23 Jun
23Jun

When the Japanese sent embassies to China in the late 6th century and early 7th century (this would be the Sui Dynasty, followed by the Tang Dynasty), they discovered that the Chinese expected to see obeisance on the part of the visitors. While the Japanese were indeed overawed by this advanced society (they patterned their first planned capital city, Nara, after the Chinese capital’s layout, after all), they refused to show it outwardly.

So when the Chinese Emperor sends a letter to the Japanese government, the Japanese reply with identical words, to show that THEIR emperor is the same status as the Chinese Emperor.

In 607, the Japanese wrote “from the Emperor (Tenno: literally Heavenly Emperor) of the Rising Sun to the Emperor of the Setting Sun”.

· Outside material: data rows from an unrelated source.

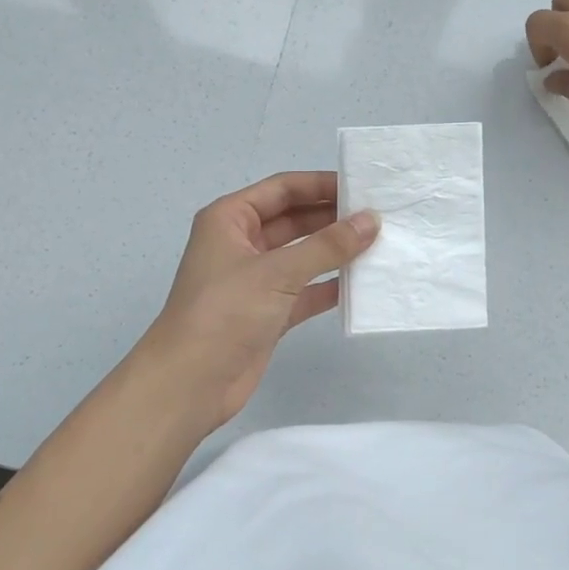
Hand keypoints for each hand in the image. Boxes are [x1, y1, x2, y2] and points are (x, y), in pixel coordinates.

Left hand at [138, 172, 378, 434]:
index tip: (363, 187)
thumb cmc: (226, 311)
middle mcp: (241, 243)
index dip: (321, 185)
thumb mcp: (277, 271)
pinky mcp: (267, 313)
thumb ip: (327, 245)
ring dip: (335, 252)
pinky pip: (305, 290)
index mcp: (230, 219)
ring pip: (302, 256)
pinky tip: (362, 283)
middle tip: (379, 216)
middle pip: (294, 220)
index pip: (282, 189)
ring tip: (379, 244)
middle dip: (332, 218)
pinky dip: (329, 286)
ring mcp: (255, 280)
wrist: (190, 384)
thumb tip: (371, 221)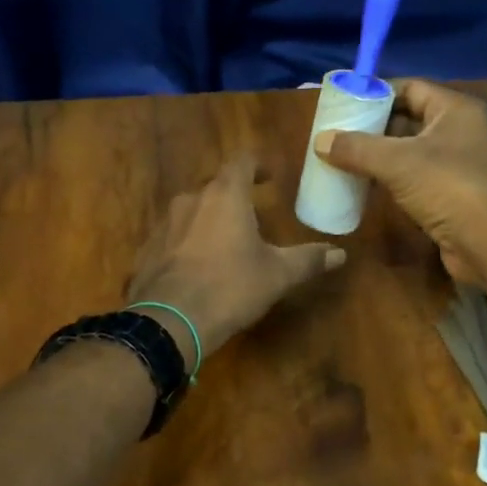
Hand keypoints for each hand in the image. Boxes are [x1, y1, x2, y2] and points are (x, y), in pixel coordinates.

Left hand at [127, 155, 344, 357]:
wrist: (168, 323)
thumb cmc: (229, 288)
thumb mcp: (277, 275)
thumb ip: (307, 260)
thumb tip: (340, 253)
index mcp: (225, 196)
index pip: (241, 161)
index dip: (257, 164)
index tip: (269, 176)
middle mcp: (190, 200)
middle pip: (214, 186)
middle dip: (233, 196)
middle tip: (250, 214)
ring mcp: (163, 224)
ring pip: (190, 212)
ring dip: (208, 220)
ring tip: (224, 243)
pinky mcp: (146, 251)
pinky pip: (171, 238)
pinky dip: (186, 244)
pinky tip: (195, 269)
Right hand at [316, 79, 486, 282]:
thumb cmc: (448, 187)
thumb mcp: (396, 162)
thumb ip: (356, 148)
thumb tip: (319, 140)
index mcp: (454, 110)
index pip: (410, 87)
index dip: (377, 93)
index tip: (343, 103)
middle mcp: (459, 131)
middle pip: (409, 118)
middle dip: (373, 126)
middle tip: (337, 133)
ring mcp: (458, 164)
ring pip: (410, 151)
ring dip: (379, 155)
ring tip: (343, 158)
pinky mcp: (452, 194)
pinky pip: (415, 177)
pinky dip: (390, 179)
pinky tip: (364, 185)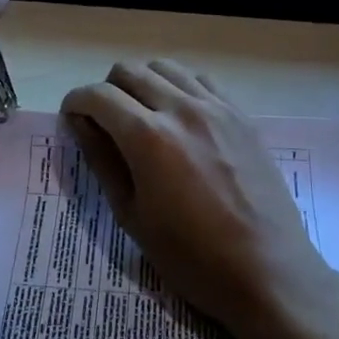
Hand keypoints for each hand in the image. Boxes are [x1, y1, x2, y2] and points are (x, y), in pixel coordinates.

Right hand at [62, 60, 330, 338]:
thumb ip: (102, 160)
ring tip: (141, 114)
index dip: (76, 102)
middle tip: (104, 120)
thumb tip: (80, 124)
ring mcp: (215, 106)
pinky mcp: (240, 114)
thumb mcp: (132, 215)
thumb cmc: (191, 257)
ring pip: (164, 67)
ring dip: (142, 82)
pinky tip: (178, 115)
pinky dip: (178, 86)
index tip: (71, 117)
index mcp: (148, 137)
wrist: (267, 271)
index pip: (98, 96)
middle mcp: (181, 108)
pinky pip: (199, 79)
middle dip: (106, 89)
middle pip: (129, 70)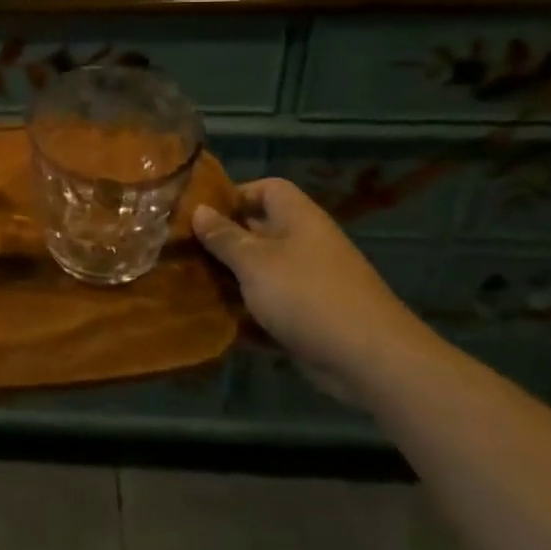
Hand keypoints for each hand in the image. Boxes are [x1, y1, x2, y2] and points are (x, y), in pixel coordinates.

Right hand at [193, 179, 433, 402]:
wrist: (369, 360)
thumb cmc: (306, 295)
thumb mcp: (254, 261)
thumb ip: (224, 236)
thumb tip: (199, 210)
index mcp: (297, 218)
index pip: (266, 189)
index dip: (234, 195)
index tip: (199, 212)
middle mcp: (304, 244)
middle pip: (257, 232)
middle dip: (221, 242)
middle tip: (181, 251)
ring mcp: (307, 283)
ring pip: (259, 273)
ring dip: (229, 281)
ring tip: (187, 285)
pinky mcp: (307, 318)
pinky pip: (268, 308)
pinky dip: (244, 315)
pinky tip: (212, 322)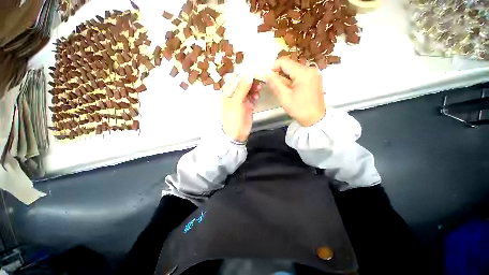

This was the first time that the Japanese used the term Tenno to describe their ruler (which means that the Japanese “Emperor” was only an emperor vis-à-vis China and not because Japan was ever an “empire”) and the first time that the name “Japan” (which means “land of the rising sun” in Chinese) was used by the Japanese themselves (before that it was Yamato).

So, no, they were not of equal standing, but the Japanese pretended that they indeed WERE of equal standing.

An attitude that remains very strong indeed right up to the present day.